Ce bilan visera à apprécier la pertinence et l'efficience de l'organisation administrative et institutionnelle de la Nouvelle-Calédonie telle qu'elle résulte de vingt-quatre années d'application de ce texte.
Intitulé du marché public
3 Le calendrier
Les deux cabinets ont commencé leurs travaux. Ils iront prochainement à la rencontre des acteurs calédoniens : élus, syndicats, associations. Mais selon l'Etat, "lors d'une réunion organisée le 9 février au haut-commissariat, les acteurs politiques associés à la rédaction des deux cahiers des charges ont pu échanger avec les prestataires retenus". La version finale est attendue pour le mois de juin 2023. Le haussariat assure que des points réguliers seront faits d'ici là. A noter que ces documents étaient au départ attendus pour décembre 2022 et février 2023.
4 Des "démarches" qui doivent "alimenter" les discussions
Le haut-commissariat compte sur ces "deux démarches distinctes mais complémentaires" pour alimenter les discussions sur l’avenir institutionnel de la Nouvelle-Calédonie. Ces documents sont d'ailleurs mentionnés dans la feuille de route fixée par la Première ministre le 28 octobre 2022, à Paris.
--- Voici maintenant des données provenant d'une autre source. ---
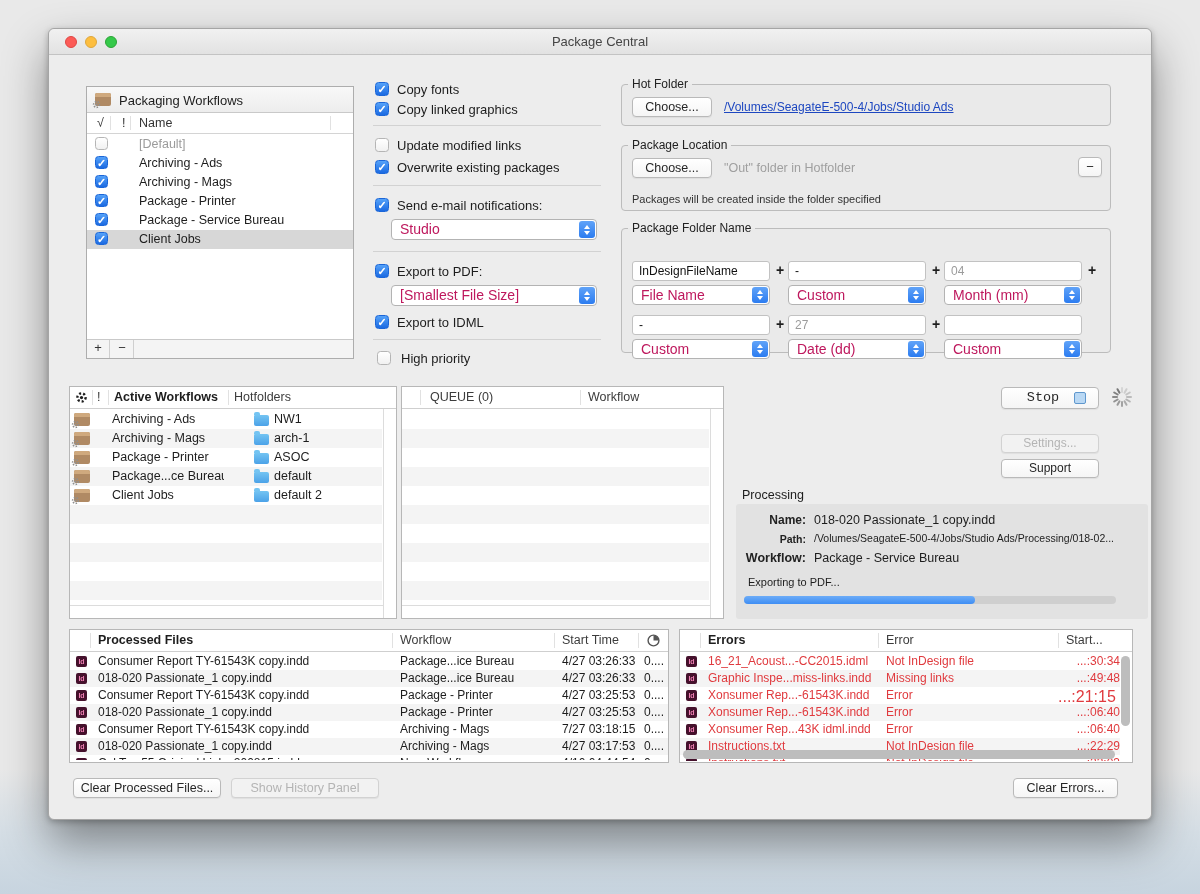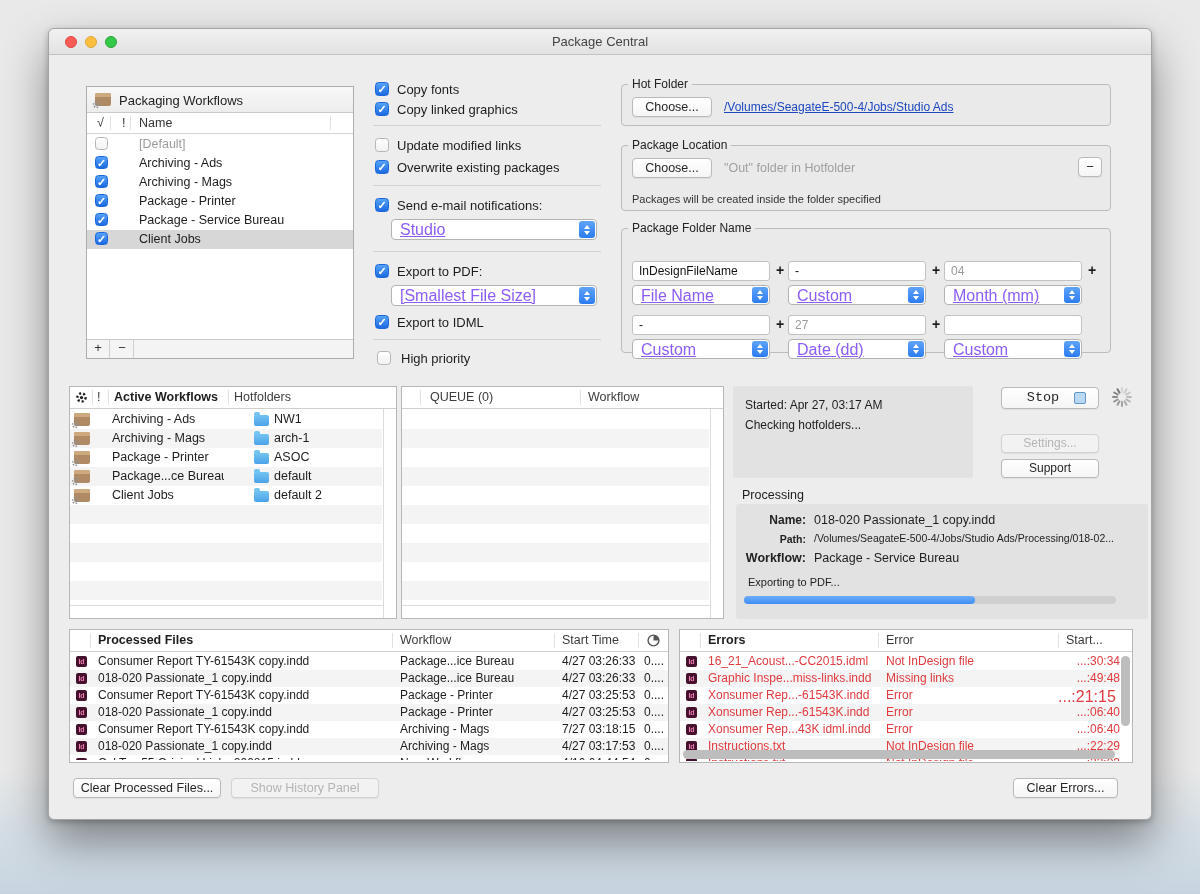"Studio" .popup .pop-label { color: #8b5cf6 -> #be185d; font-size: 16px -> 14px; text-decoration: underline -> none }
Elisabeth Borne la dressait juste après la Convention des partenaires, qui se voulait un important rendez-vous politique après la dernière consultation (contestée) sur l'autodétermination. Les trois référendums prévus par l'Accord de Nouméa ayant eu lieu, quid de la suite ? Quid du prochain statut ?
"Nous avons constaté la nécessité d’appuyer nos réflexions sur les enseignements de l’expérience, au moment où s’ouvre cette période de transition", déclarait alors la cheffe du gouvernement. "En conséquence, sur la base des cahiers des charges validés à Nouméa par l’ensemble des forces politiques, nous sommes convenus de lancer l’audit de décolonisation qui évalue l’accompagnement de la Nouvelle-Calédonie par l’État depuis 1988 au regard du droit international. De la même manière, un bilan de l’Accord de Nouméa sur les transferts des compétences par l’État et leur exercice par la Nouvelle-Calédonie et les provinces sera réalisé pour éclairer les travaux de la Convention des partenaires."
Mais Rémi Bastille de le répéter, sur notre antenne : "L’audit de la décolonisation est une démarche de long terme et de fond vis-à-vis des Nations Unies, mais qui n’implique pas par elle-même une indépendance ou une sortie de la République française."